I became instantly gripped by D.J. Lindsay's descriptions of the evacuation from Dunkirk - which went on for several days -- and the heroic role played by Wren Jane Beacon in it.  Furthermore, I became so caught up in what I was reading that I felt like I was a witness to the evacuation itself. I could almost hear the banshee-like wails of the Stuka dive bombers as they attacked the ships evacuating the troops from the beaches, as well as the rumble from the Heinkel 111 or Dornier bombers horizontally letting loose their store of bombs onto the evacuating ships, and strafing attacks from twin-engined Messerschmitt 110 fighters, as well as from the redoubtable single-seat Messerschmitt 109 fighter that made a strafing attack on Beacon's boat.

From Dunkirk, the novel goes on to show the struggle Beacon endured afterward upon her return to Britain. Then we are given greater access -- with the help of a journalist employed to interview '1095 Wren Beacon' -- to Jane Beacon's life and her experiences as a WREN (Women's Royal Naval Service) from the time she joined the service in October 1939, scarcely a month after the outbreak of the Second World War.

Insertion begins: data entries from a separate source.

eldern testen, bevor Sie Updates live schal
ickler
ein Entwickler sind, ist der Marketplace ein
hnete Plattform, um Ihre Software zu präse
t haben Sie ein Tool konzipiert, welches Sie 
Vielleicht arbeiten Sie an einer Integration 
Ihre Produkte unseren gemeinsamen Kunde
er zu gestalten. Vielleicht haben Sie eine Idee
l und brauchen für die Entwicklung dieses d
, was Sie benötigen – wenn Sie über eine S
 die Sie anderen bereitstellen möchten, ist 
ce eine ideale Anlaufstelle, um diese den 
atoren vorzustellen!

Jane Beacon is a highly intelligent, gutsy, and resourceful woman in her late teens with a lifelong love of the sea. She was also an experienced sailor, having had the opportunity to further enhance her boating skills (through the influence of her Uncle George, an ex-Royal Navy officer) as the only woman among a crew of young men who sailed down to the Mediterranean on a 6-month cruise. (They cut the cruise short and returned to Britain in August 1939, shortly before the outbreak of war.) But sometimes, as the novel will show, Jane Beacon gets into situations that get her in trouble with higher authority in the Royal Navy, as well as with the Wren top leadership, who, in the early stages of the war, struggled to justify their existence and be a credible asset in a navy, many of whose sailors were skeptical or downright opposed to women being in its ranks.

I loved this novel and learning something about the Wrens, as well as some naval lore. The author made the characters come alive across each page. I look forward to reading the other novels in the series.